このように、個人向け国債は金利面において預金に対する優位性を高めている。さらに、安全性についても、個人向け国債に優位性がある。銀行の定期預金も、1金融機関につき預金者1人当たり元本1000万円とその利息までは預金保険制度の対象となるため、安全性が大きく見劣りするわけではない。ただし、1000万円を超える部分については、銀行の破綻時に損失が生じる可能性がある。これに対し、個人向け国債には保護金額の上限がなく、日本政府が債務不履行に陥らない限り、国が元本と利息の支払義務を負う。
国が債務不履行に陥る一方で、銀行預金が毀損を免れる事態も理論上はあり得る。ただし、そのような状況では、銀行経営も深刻な打撃を受けている可能性が高い。
また、金利上昇リスクへの対応力という面でも個人向け国債に分がある。10年物に限られるものの、市場の国債利回りに応じて半年ごとに適用利率が見直されるため、金利上昇時の機会損失をある程度抑えることができる。

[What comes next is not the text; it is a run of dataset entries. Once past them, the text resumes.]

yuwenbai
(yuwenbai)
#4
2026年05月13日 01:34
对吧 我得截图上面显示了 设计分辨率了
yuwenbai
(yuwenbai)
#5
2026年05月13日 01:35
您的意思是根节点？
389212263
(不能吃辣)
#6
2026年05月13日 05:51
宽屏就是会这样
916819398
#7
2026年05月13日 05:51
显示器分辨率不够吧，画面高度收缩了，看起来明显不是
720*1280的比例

一方、銀行預金と比較した場合の個人向け国債の弱点としては流動性が挙げられる。銀行の定期預金は、特殊なものを除き、いつでも中途解約が出来る(ただし、適用利率は下がる)。一方、個人向け国債は、死亡時や、災害救助法の適用対象となった大規模な自然災害によって被害を受けた場合を除き、原則として発行後1年間は中途換金ができない。さらに、手続きから着金までの期間も、定期預金が原則即日であるのに対し、個人向け国債は申込日を含めて概ね3営業日を要する。
なお、中途解約時の利息はケースバイケースだが、定期預金では減額され、個人向け国債では直前2回分(1年分)が差し引かれる。このため、保有期間が短い場合は、個人向け国債の方が不利になりやすい。
また、手続きの面でも個人向け国債はやや劣る。定期預金は普通預金口座があれば比較的簡単に始められるが、個人向け国債の購入には、銀行で専用口座を開設するか、証券口座を開設する必要がある。
以上の通り、個人向け国債にも弱点はあるものの、金利面での優位性が顕著に高まっており、相対的な魅力は増していると言えよう。特に、高齢期を迎え、価格変動リスクを取りづらくなった家計にとっては、必要な流動性を預金で確保したうえで、余裕資金の一部を個人向け国債に振り向けることは一考に値する。